Now for the code we will have to create two C# classes, namely MyNamespace.ThingDefWithCustomRaceProps and MyNamespace.RacePropertiesCustom:

using RimWorld;
using System;
using System.Collections.Generic;
using System.Diagnostics;
using System.Linq;
using UnityEngine;


namespace MyNameSpace
{
	public class ThingDefWithCustomRaceProps : ThingDef
	{
		new public RacePropertiesCustom race;	/* requires the new keyword to overwrite the existing race */
	}
}


And for the RacePropertiesCustom we make the following script:

using RimWorld;
using System;
using System.Collections.Generic;
using System.Diagnostics;
using UnityEngine;

namespace MyNameSpace
{
	public class RacePropertiesCustom : RaceProperties
	{
		public float myNewFloat;

		public bool myNewBool;

		public List<ThingDef> myNewThingDefList = new List<ThingDef>();
	}
}


One might think that's all required to make it work. However!

Wherever the race variable tag is called in the game's code, it's called like ((ThingDef)someVariable).race.someMethod(). It's NOT calling your code! It's calling the base game's code.

Everywhere you need someMethod() to use your code, you need to cast the race: ThingDefWithCustomRaceProps like (ThingDefWithCustomRaceProps)((ThingDef)someVariable).race.someMethod(). EVERY single time. It means copying and rewriting large portions of code, finding out they're called by certain other methods that also require the same treatment to call the new custom method to fix the custom thingDef class you made.
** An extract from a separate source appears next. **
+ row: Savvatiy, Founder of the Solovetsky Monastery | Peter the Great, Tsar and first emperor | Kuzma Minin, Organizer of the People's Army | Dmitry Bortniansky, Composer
If your mod is restricted to something very small in scope, this might be okay. But if it affects a large part of the game...you will have to do a lot of work to make it fit, and you might want to go another route.


Inheritance

Class = "MyNamespace.myCustomClass" does not inherit in XML. That means Def classes require a pretty hefty overhaul of XML code to work. First of all you will have to change anything in the inheritance to refer to the same class:

<?xml version="1.0" encoding="utf-8"?>
<Defs>
	<ThingDef Name="BaseThing" Class="MyNamespace.MyCustomClass">
	</ThingDef>

	<ThingDef Name="BaseSpecificThing" ParentName="BaseThing" Class="MyNamespace.MyCustomClass">
	</ThingDef>

	<ThingDef ParentName="BaseSpecificThing" Class="MyNamespace.MyCustomClass">
	</ThingDef>
</Defs>


And in case you have more ThingDefs which require the changes that come with MyNamespace.MyCustomClass you'll have to set all of their classes for it to work.
Applied to core defs this way of doing things introduces incompatibilities with other mods that modify the same def. Creating compatibility patches is inevitable.